Bounding box coordinate data:
·····

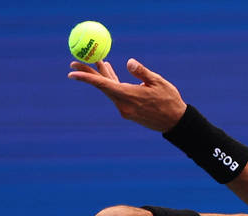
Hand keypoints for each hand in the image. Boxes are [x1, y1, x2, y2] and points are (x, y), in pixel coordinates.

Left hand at [68, 58, 186, 131]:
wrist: (176, 122)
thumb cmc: (169, 101)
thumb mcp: (158, 83)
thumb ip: (142, 72)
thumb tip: (129, 62)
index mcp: (129, 96)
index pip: (103, 85)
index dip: (86, 77)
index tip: (71, 71)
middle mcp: (123, 105)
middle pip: (101, 87)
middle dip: (88, 74)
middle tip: (74, 62)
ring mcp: (125, 110)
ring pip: (110, 90)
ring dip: (103, 76)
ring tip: (97, 61)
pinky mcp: (129, 112)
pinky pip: (117, 95)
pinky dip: (112, 83)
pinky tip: (110, 72)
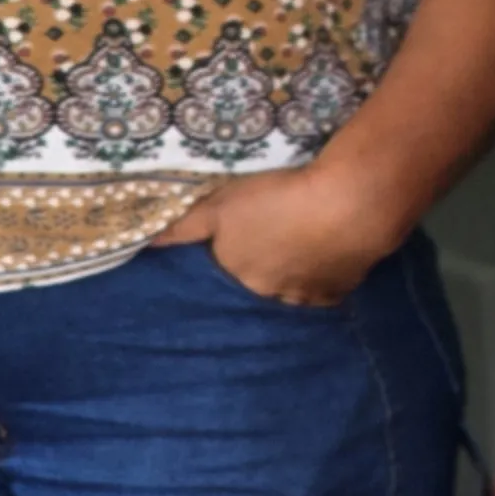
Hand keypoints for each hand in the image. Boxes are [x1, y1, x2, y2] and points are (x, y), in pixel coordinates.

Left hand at [154, 162, 405, 306]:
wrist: (347, 205)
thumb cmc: (279, 198)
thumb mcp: (222, 205)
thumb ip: (185, 226)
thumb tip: (147, 243)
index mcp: (238, 273)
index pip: (224, 271)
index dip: (232, 252)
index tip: (241, 235)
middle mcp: (267, 294)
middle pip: (257, 285)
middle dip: (260, 270)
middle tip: (273, 239)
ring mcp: (305, 297)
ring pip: (290, 291)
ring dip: (291, 276)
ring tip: (302, 247)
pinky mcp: (339, 291)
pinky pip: (324, 290)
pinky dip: (322, 277)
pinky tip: (326, 257)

·····

### REQUIRED WORK
Starting at the line containing "ring pip: (110, 90)" and stopping at the line containing "ring pip: (290, 291)", output every line above exactly, both ends included, with pictures omitted.

### SOLUTION BELOW
ring pip: (110, 90)
ring dip: (103, 76)
ring tip: (97, 61)
pinky mcp: (129, 112)
pinky pip: (117, 95)
pinky dip: (112, 83)
pinky tip: (110, 72)
Hand keypoints for each hand in the image. Boxes are [x1, y1, x2, y2] and points are (x, y), in pixel coordinates.

Left hand at [154, 162, 405, 306]:
wrist: (347, 205)
thumb cmc: (279, 198)
thumb mcp: (222, 205)
thumb ip: (185, 226)
thumb tip: (147, 243)
index mcp: (238, 273)
index pip: (224, 271)
index dip: (232, 252)
index tip: (241, 235)
middle mcp: (267, 294)
middle pip: (257, 285)
middle dip: (260, 270)
middle tip: (273, 239)
ring mcp: (305, 297)
ring pip: (290, 291)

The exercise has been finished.